Brief. Stop after the line holding "アレルギー情報について". Repeat exactly every line before it in the records below, that line too, and leave out the pictures.

*** Opening of Record extracts ***

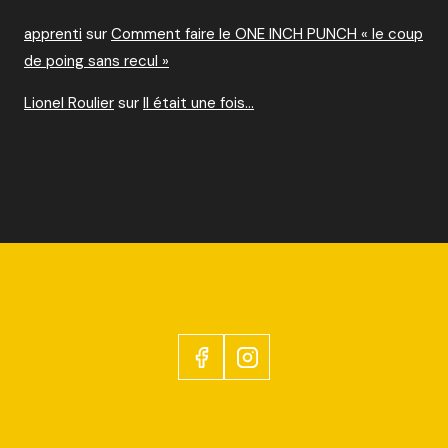
apprenti
sur
Comment faire le ONE INCH PUNCH « le coup
de poing sans recul »
Lionel Roulier
sur
Il était une fois…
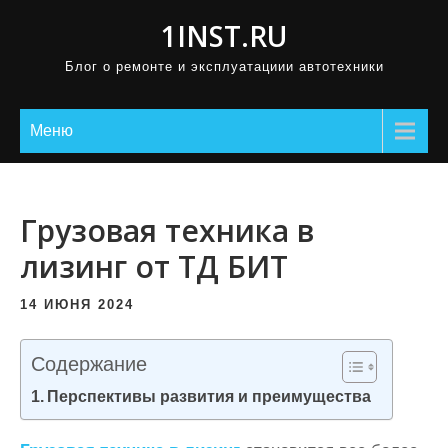
П
1INST.RU
р
Блог о ремонте и эксплуатациии автотехники
о
м
о
Меню
т
а
т
Грузовая техника в
ь
лизинг от ТД БИТ
к
с
14 ИЮНЯ 2024
о
д
Содержание
е
Перспективы развития и преимущества
р
ж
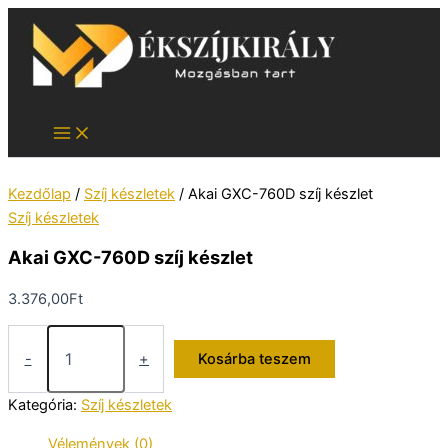
Skip
to
content
Kezdőlap
/
Szíj készletek
/ Akai GXC-760D szíj készlet
Szíj készletek
Akai GXC-760D szíj készlet
3.376,00
Ft
Akai
GXC-
-
+
Kosárba teszem
760D
szíj
Kategória:
Szíj készletek
készlet
mennyiség
Vélemények (0)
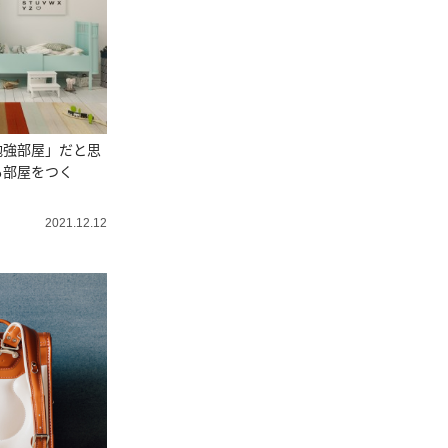
勉強部屋」だと思
も部屋をつく
2021.12.12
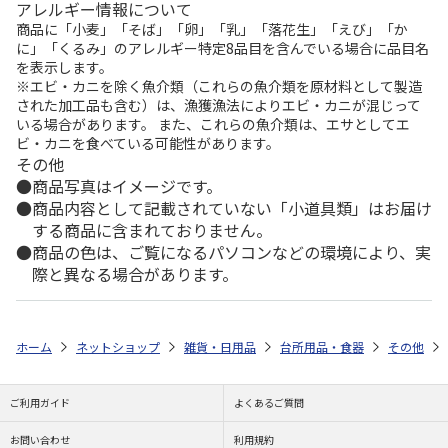
アレルギー情報について
商品に「小麦」「そば」「卵」「乳」「落花生」「えび」「か
に」「くるみ」のアレルギー特定8品目を含んでいる場合に品目名
を表示します。
※エビ・カニを除く魚介類（これらの魚介類を原材料として製造
された加工品も含む）は、漁獲漁法によりエビ・カニが混じって
いる場合があります。 また、これらの魚介類は、エサとしてエ
ビ・カニを食べている可能性があります。
その他
商品写真はイメージです。
商品内容として記載されていない「小道具類」はお届け
する商品に含まれておりません。
商品の色は、ご覧になるパソコンなどの環境により、実
際と異なる場合があります。
ホーム
ネットショップ
雑貨・日用品
台所用品・食器
その他
ご利用ガイド
よくあるご質問
お問い合わせ
利用規約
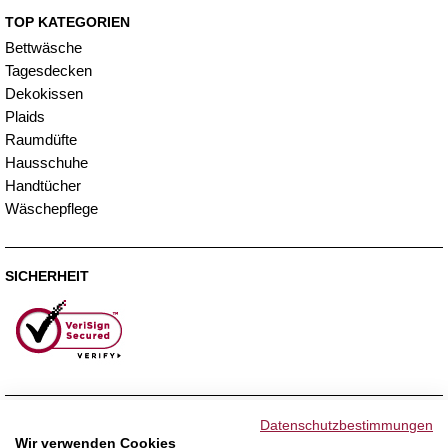
TOP KATEGORIEN
Bettwäsche
Tagesdecken
Dekokissen
Plaids
Raumdüfte
Hausschuhe
Handtücher
Wäschepflege
SICHERHEIT
ZAHLUNGSMETHODEN
Datenschutzbestimmungen
Wir verwenden Cookies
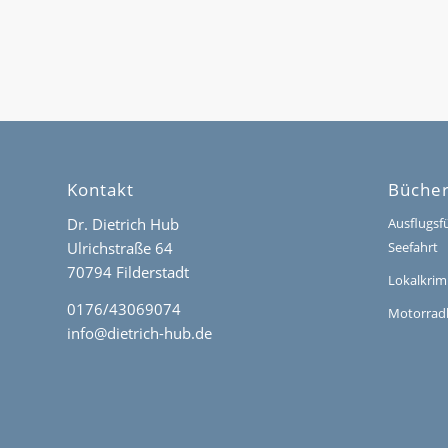
Kontakt
Büche
Dr. Dietrich Hub
Ausflugsf
Ulrichstraße 64
Seefahrt
70794 Filderstadt
Lokalkrim
0176/43069074
Motorrad
info@dietrich-hub.de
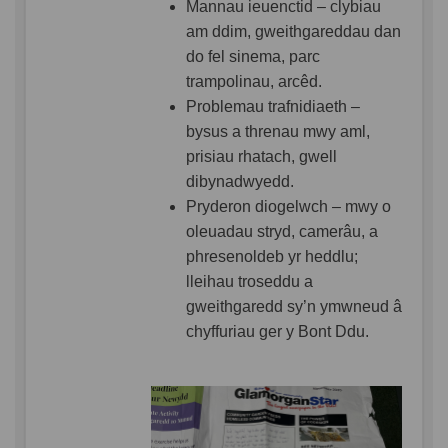
Mannau ieuenctid – clybiau
am ddim, gweithgareddau dan
do fel sinema, parc
trampolinau, arcêd.
Problemau trafnidiaeth –
bysus a threnau mwy aml,
prisiau rhatach, gwell
dibynadwyedd.
Pryderon diogelwch – mwy o
oleuadau stryd, camerâu, a
phresenoldeb yr heddlu;
lleihau troseddu a
gweithgaredd sy’n ymwneud â
chyffuriau ger y Bont Ddu.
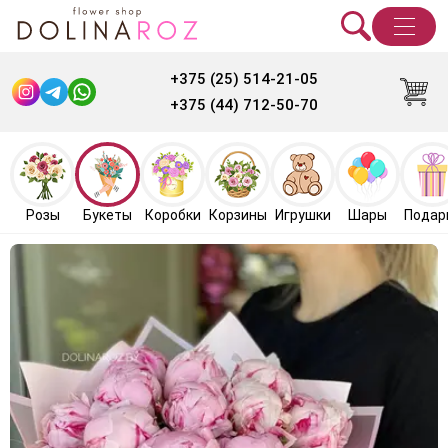
+375 (25) 514-21-05
+375 (44) 712-50-70
Розы
Букеты
Коробки
Корзины
Игрушки
Шары
Подар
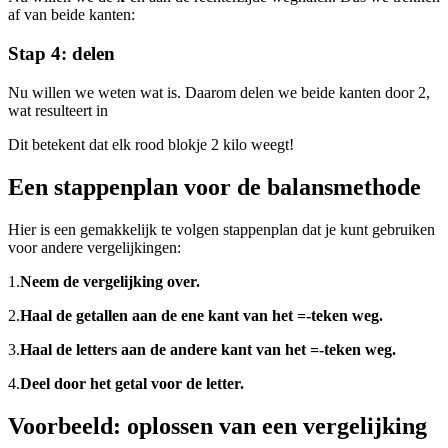
af van beide kanten:
Stap 4: delen
Nu willen we weten wat
is. Daarom delen we beide kanten door 2,
wat resulteert in
Dit betekent dat elk rood blokje 2 kilo weegt!
Een stappenplan voor de balansmethode
Hier is een gemakkelijk te volgen stappenplan dat je kunt gebruiken
voor andere vergelijkingen:
1.
Neem de vergelijking over.
2.
Haal de getallen aan de ene kant van het =-teken weg.
3.
Haal de letters aan de andere kant van het =-teken weg.
4.
Deel door het getal voor de letter.
Voorbeeld: oplossen van een vergelijking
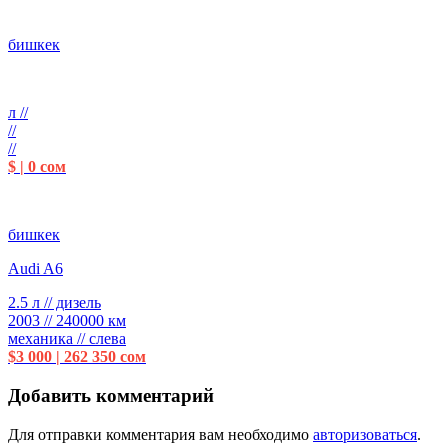
бишкек
л //
//
//
$ | 0 сом
бишкек
Audi A6
2.5 л // дизель
2003 // 240000 км
механика // слева
$3 000 | 262 350 сом
Добавить комментарий
Для отправки комментария вам необходимо
авторизоваться
.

*** Close of Record extracts ***

Response box.
apprenti
sur
Comment faire le ONE INCH PUNCH « le coup
de poing sans recul »
Lionel Roulier
sur
Il était une fois…
П
1INST.RU
р
Блог о ремонте и эксплуатациии автотехники
о
м
о
Меню
т
а
т
Грузовая техника в
ь
лизинг от ТД БИТ
к
с
14 ИЮНЯ 2024
о
д
Содержание
е
Перспективы развития и преимущества
р
ж
Skip
to
content
Kezdőlap
/
Szíj készletek
/ Akai GXC-760D szíj készlet
Szíj készletek
Akai GXC-760D szíj készlet
3.376,00
Ft
Akai
GXC-
-
+
Kosárba teszem
760D
szíj
Kategória:
Szíj készletek
készlet
mennyiség
Vélemények (0)
勉強部屋」だと思
も部屋をつく
2021.12.12
アレルギー情報について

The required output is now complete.